Retype each entry exactly. Skip any pictures.

§ Provided information:

::::

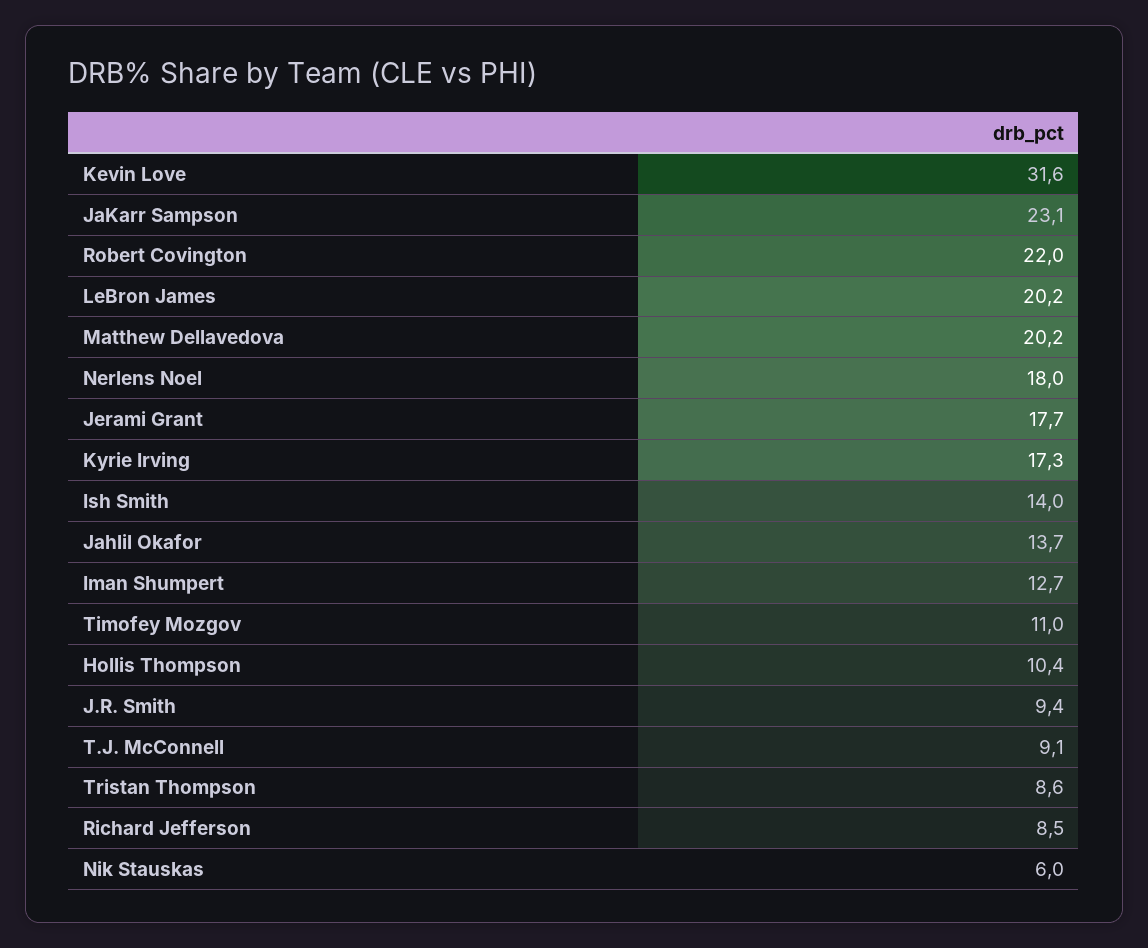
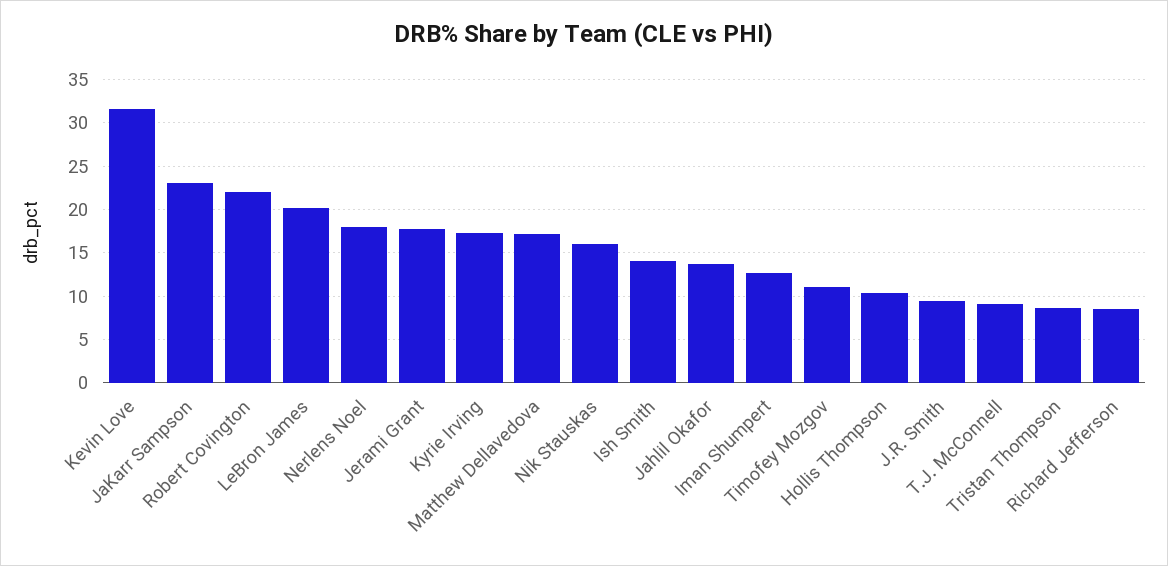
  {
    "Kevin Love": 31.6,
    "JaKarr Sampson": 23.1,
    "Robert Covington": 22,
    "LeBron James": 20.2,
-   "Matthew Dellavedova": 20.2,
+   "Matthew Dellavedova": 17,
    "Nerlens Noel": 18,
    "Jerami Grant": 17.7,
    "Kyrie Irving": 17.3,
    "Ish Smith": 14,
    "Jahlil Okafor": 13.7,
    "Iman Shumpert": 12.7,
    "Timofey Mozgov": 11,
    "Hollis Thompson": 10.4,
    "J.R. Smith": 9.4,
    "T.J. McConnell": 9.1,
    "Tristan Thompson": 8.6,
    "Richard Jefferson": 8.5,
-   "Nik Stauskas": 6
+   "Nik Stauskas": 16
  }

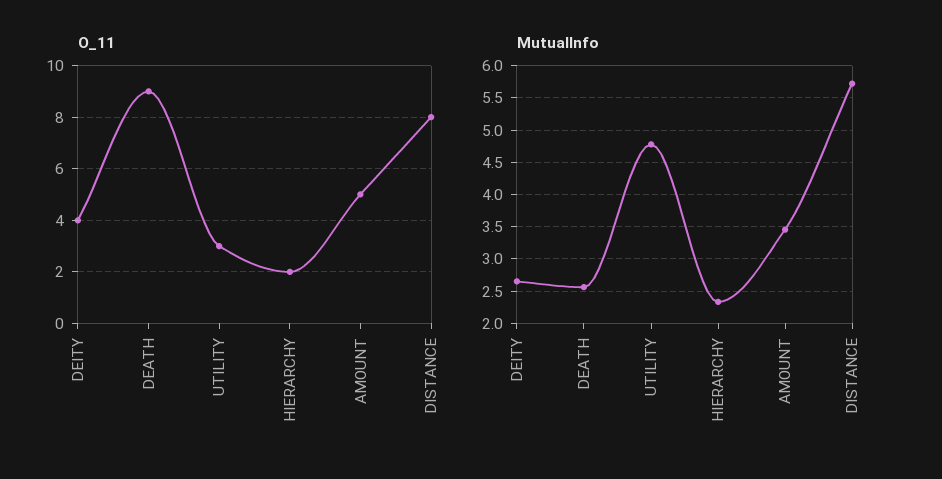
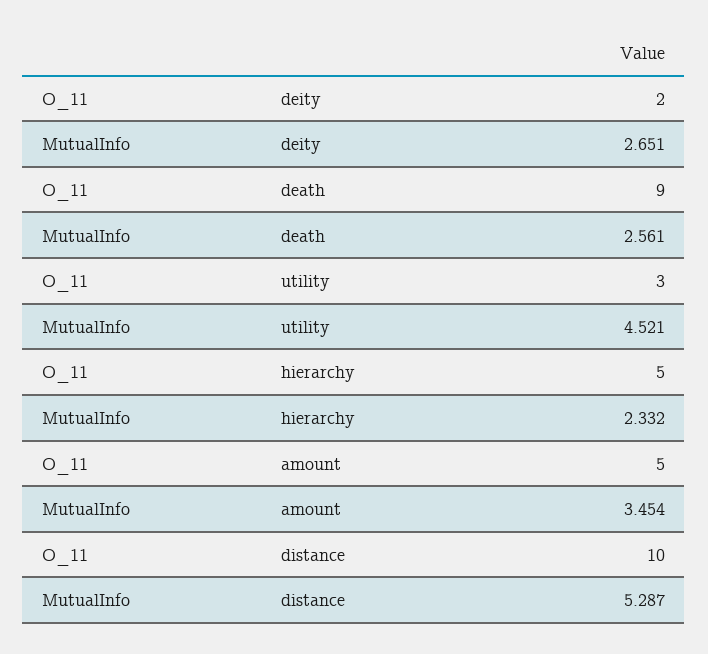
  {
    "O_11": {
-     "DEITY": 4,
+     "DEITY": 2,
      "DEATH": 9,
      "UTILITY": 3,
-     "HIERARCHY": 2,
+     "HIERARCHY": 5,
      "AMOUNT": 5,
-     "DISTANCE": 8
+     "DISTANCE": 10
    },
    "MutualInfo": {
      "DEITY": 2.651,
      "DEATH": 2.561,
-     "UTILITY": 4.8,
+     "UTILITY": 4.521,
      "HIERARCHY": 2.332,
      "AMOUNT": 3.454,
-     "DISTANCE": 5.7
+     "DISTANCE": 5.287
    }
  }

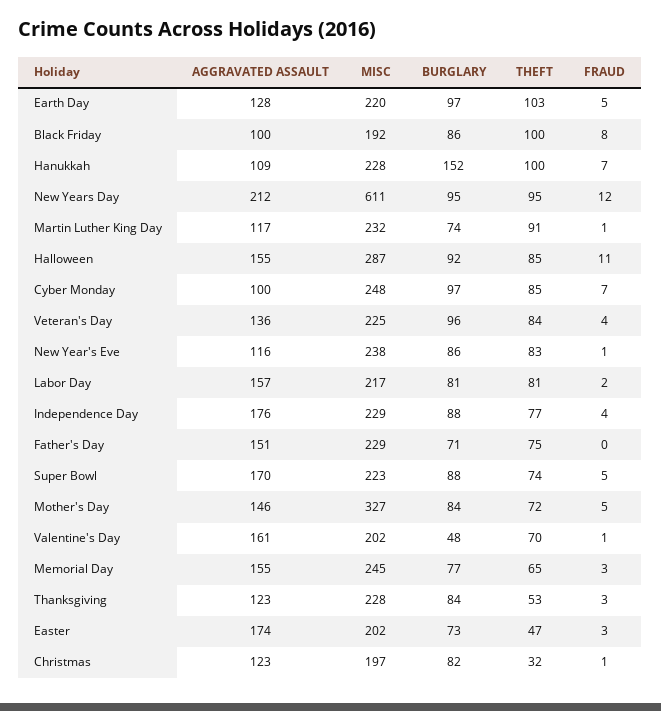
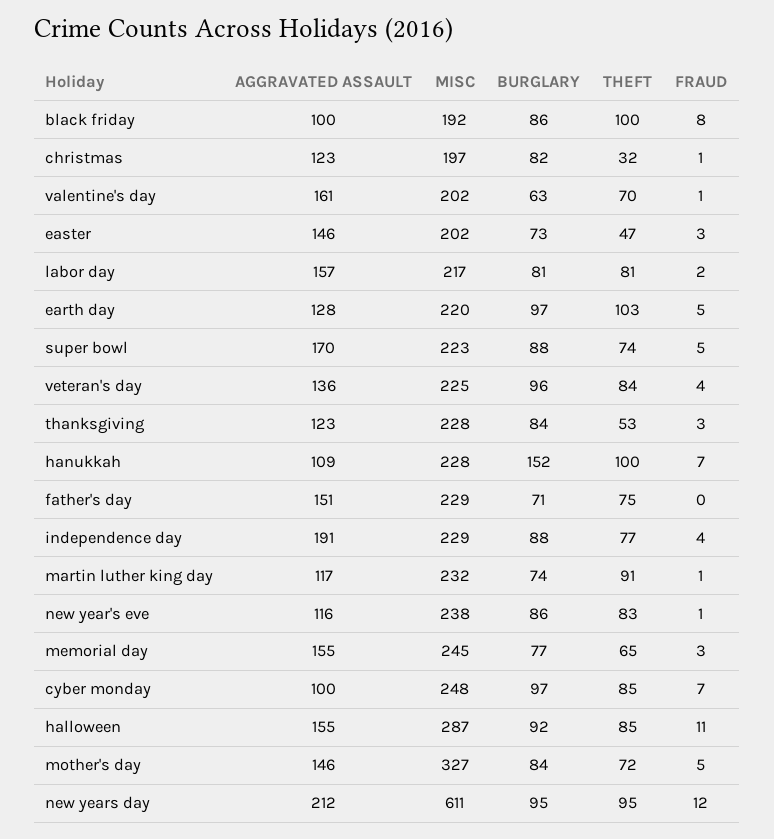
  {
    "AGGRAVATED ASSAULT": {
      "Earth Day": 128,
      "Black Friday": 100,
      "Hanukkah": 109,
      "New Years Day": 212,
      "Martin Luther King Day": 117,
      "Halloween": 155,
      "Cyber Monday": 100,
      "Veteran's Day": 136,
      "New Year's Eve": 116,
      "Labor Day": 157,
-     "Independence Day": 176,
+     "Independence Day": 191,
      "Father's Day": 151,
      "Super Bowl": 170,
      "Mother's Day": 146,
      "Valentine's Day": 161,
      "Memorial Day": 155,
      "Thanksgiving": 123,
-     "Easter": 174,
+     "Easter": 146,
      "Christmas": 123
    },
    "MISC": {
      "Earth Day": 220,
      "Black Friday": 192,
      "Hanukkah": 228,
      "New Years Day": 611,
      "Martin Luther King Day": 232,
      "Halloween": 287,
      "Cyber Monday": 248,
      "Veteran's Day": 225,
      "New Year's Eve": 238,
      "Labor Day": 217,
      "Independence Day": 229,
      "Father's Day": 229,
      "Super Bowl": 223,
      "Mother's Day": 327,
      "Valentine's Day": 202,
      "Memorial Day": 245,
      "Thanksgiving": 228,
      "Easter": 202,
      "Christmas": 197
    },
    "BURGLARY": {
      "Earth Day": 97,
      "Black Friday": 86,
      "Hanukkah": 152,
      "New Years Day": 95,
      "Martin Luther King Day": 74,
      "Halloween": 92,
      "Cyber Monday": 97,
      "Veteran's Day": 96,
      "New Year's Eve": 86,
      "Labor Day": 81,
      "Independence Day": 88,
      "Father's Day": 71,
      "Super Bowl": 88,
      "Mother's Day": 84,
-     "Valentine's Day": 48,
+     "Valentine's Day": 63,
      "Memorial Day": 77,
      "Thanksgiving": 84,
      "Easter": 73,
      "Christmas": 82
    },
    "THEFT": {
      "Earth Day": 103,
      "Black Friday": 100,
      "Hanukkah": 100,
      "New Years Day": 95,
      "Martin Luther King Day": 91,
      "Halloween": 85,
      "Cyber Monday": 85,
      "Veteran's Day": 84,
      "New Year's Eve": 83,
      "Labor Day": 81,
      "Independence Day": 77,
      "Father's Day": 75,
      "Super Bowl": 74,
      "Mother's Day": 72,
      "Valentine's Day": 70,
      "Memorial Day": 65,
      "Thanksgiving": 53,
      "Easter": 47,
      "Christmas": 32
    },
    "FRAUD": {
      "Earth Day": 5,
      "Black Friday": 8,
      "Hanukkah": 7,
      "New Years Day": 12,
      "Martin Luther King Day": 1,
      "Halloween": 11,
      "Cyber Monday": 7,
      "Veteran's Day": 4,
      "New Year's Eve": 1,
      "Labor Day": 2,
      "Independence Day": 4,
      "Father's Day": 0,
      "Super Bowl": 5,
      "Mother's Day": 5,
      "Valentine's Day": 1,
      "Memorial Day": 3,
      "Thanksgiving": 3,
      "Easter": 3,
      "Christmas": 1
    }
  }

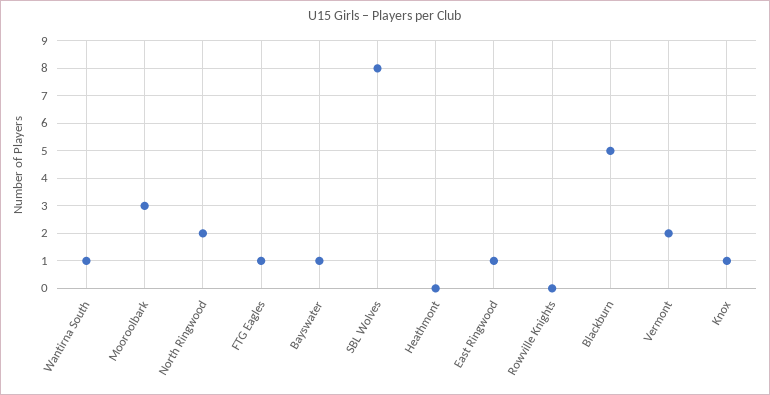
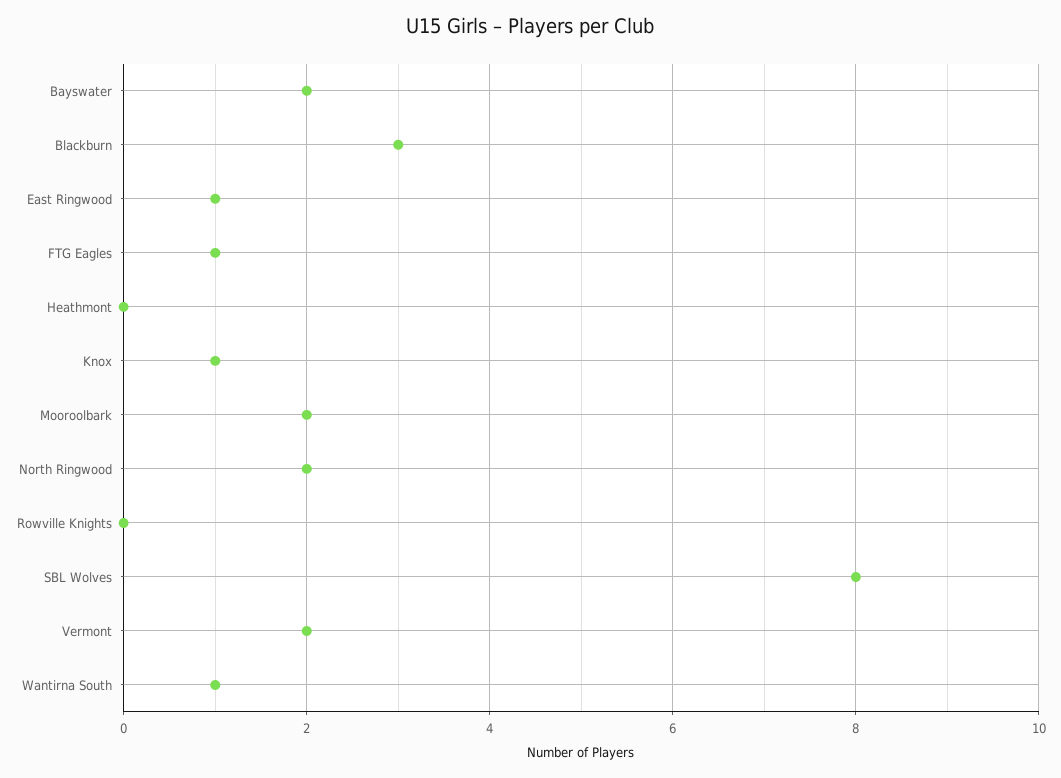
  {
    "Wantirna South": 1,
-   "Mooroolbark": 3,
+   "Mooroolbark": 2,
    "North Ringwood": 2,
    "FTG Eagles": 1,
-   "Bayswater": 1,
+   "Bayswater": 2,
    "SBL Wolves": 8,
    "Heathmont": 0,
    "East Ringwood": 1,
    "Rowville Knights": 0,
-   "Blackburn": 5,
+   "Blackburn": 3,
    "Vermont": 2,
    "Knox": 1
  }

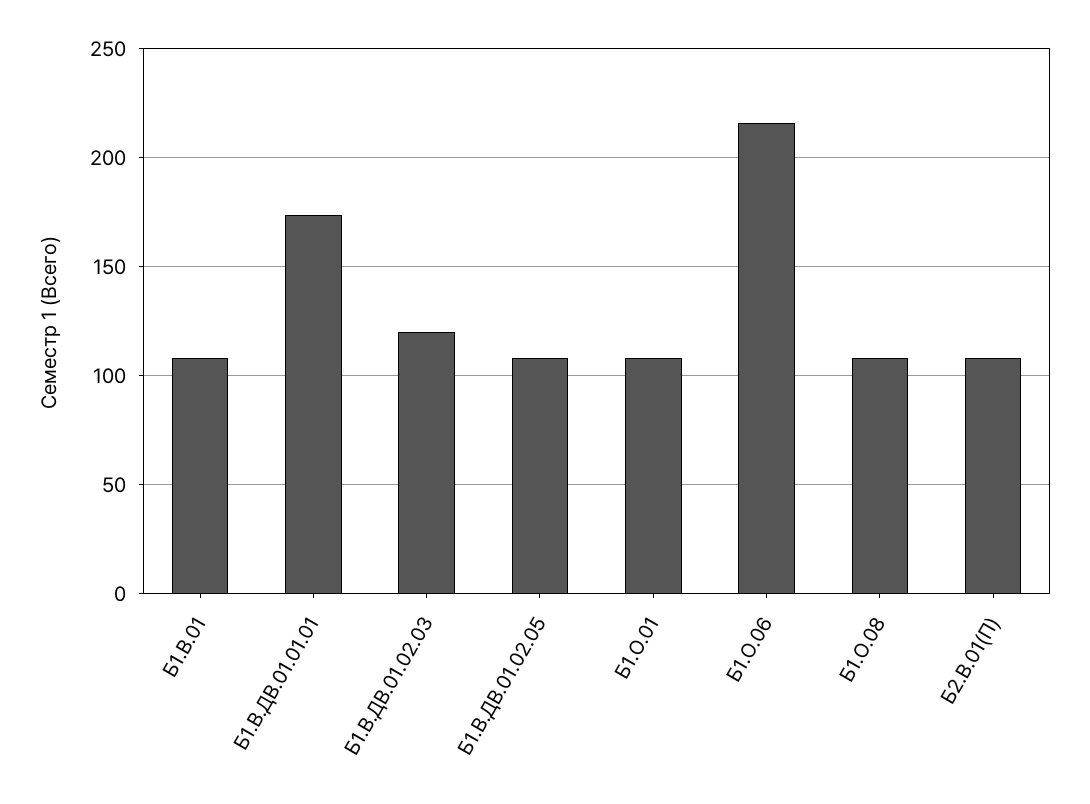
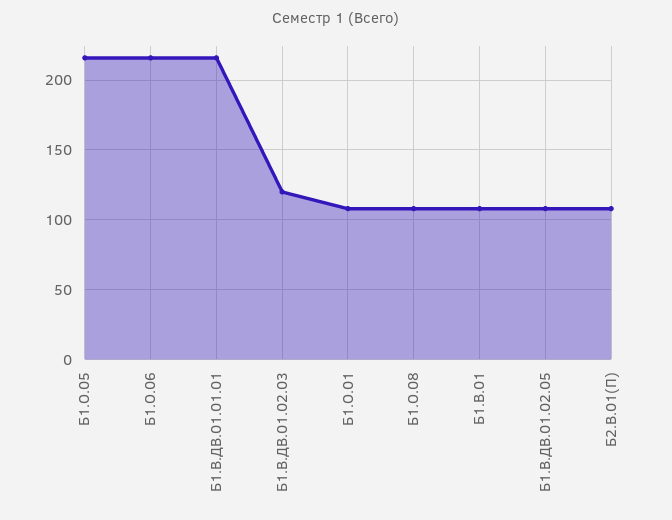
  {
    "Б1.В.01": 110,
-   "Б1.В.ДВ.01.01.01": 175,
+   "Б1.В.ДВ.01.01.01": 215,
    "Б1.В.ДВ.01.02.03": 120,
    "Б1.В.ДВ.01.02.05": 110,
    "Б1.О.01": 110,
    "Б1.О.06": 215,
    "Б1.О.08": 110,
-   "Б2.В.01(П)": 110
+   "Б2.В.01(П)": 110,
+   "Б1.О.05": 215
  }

::::

§ Exercise response:
  {
    "Kevin Love": 31.6,
    "JaKarr Sampson": 23.1,
    "Robert Covington": 22,
    "LeBron James": 20.2,
-   "Matthew Dellavedova": 20.2,
+   "Matthew Dellavedova": 17,
    "Nerlens Noel": 18,
    "Jerami Grant": 17.7,
    "Kyrie Irving": 17.3,
    "Ish Smith": 14,
    "Jahlil Okafor": 13.7,
    "Iman Shumpert": 12.7,
    "Timofey Mozgov": 11,
    "Hollis Thompson": 10.4,
    "J.R. Smith": 9.4,
    "T.J. McConnell": 9.1,
    "Tristan Thompson": 8.6,
    "Richard Jefferson": 8.5,
-   "Nik Stauskas": 6
+   "Nik Stauskas": 16
  }

  {
    "O_11": {
-     "DEITY": 4,
+     "DEITY": 2,
      "DEATH": 9,
      "UTILITY": 3,
-     "HIERARCHY": 2,
+     "HIERARCHY": 5,
      "AMOUNT": 5,
-     "DISTANCE": 8
+     "DISTANCE": 10
    },
    "MutualInfo": {
      "DEITY": 2.651,
      "DEATH": 2.561,
-     "UTILITY": 4.8,
+     "UTILITY": 4.521,
      "HIERARCHY": 2.332,
      "AMOUNT": 3.454,
-     "DISTANCE": 5.7
+     "DISTANCE": 5.287
    }
  }

  {
    "AGGRAVATED ASSAULT": {
      "Earth Day": 128,
      "Black Friday": 100,
      "Hanukkah": 109,
      "New Years Day": 212,
      "Martin Luther King Day": 117,
      "Halloween": 155,
      "Cyber Monday": 100,
      "Veteran's Day": 136,
      "New Year's Eve": 116,
      "Labor Day": 157,
-     "Independence Day": 176,
+     "Independence Day": 191,
      "Father's Day": 151,
      "Super Bowl": 170,
      "Mother's Day": 146,
      "Valentine's Day": 161,
      "Memorial Day": 155,
      "Thanksgiving": 123,
-     "Easter": 174,
+     "Easter": 146,
      "Christmas": 123
    },
    "MISC": {
      "Earth Day": 220,
      "Black Friday": 192,
      "Hanukkah": 228,
      "New Years Day": 611,
      "Martin Luther King Day": 232,
      "Halloween": 287,
      "Cyber Monday": 248,
      "Veteran's Day": 225,
      "New Year's Eve": 238,
      "Labor Day": 217,
      "Independence Day": 229,
      "Father's Day": 229,
      "Super Bowl": 223,
      "Mother's Day": 327,
      "Valentine's Day": 202,
      "Memorial Day": 245,
      "Thanksgiving": 228,
      "Easter": 202,
      "Christmas": 197
    },
    "BURGLARY": {
      "Earth Day": 97,
      "Black Friday": 86,
      "Hanukkah": 152,
      "New Years Day": 95,
      "Martin Luther King Day": 74,
      "Halloween": 92,
      "Cyber Monday": 97,
      "Veteran's Day": 96,
      "New Year's Eve": 86,
      "Labor Day": 81,
      "Independence Day": 88,
      "Father's Day": 71,
      "Super Bowl": 88,
      "Mother's Day": 84,
-     "Valentine's Day": 48,
+     "Valentine's Day": 63,
      "Memorial Day": 77,
      "Thanksgiving": 84,
      "Easter": 73,
      "Christmas": 82
    },
    "THEFT": {
      "Earth Day": 103,
      "Black Friday": 100,
      "Hanukkah": 100,
      "New Years Day": 95,
      "Martin Luther King Day": 91,
      "Halloween": 85,
      "Cyber Monday": 85,
      "Veteran's Day": 84,
      "New Year's Eve": 83,
      "Labor Day": 81,
      "Independence Day": 77,
      "Father's Day": 75,
      "Super Bowl": 74,
      "Mother's Day": 72,
      "Valentine's Day": 70,
      "Memorial Day": 65,
      "Thanksgiving": 53,
      "Easter": 47,
      "Christmas": 32
    },
    "FRAUD": {
      "Earth Day": 5,
      "Black Friday": 8,
      "Hanukkah": 7,
      "New Years Day": 12,
      "Martin Luther King Day": 1,
      "Halloween": 11,
      "Cyber Monday": 7,
      "Veteran's Day": 4,
      "New Year's Eve": 1,
      "Labor Day": 2,
      "Independence Day": 4,
      "Father's Day": 0,
      "Super Bowl": 5,
      "Mother's Day": 5,
      "Valentine's Day": 1,
      "Memorial Day": 3,
      "Thanksgiving": 3,
      "Easter": 3,
      "Christmas": 1
    }
  }

  {
    "Wantirna South": 1,
-   "Mooroolbark": 3,
+   "Mooroolbark": 2,
    "North Ringwood": 2,
    "FTG Eagles": 1,
-   "Bayswater": 1,
+   "Bayswater": 2,
    "SBL Wolves": 8,
    "Heathmont": 0,
    "East Ringwood": 1,
    "Rowville Knights": 0,
-   "Blackburn": 5,
+   "Blackburn": 3,
    "Vermont": 2,
    "Knox": 1
  }

  {
    "Б1.В.01": 110,
-   "Б1.В.ДВ.01.01.01": 175,
+   "Б1.В.ДВ.01.01.01": 215,
    "Б1.В.ДВ.01.02.03": 120,
    "Б1.В.ДВ.01.02.05": 110,
    "Б1.О.01": 110,
    "Б1.О.06": 215,
    "Б1.О.08": 110,
-   "Б2.В.01(П)": 110
+   "Б2.В.01(П)": 110,
+   "Б1.О.05": 215
  }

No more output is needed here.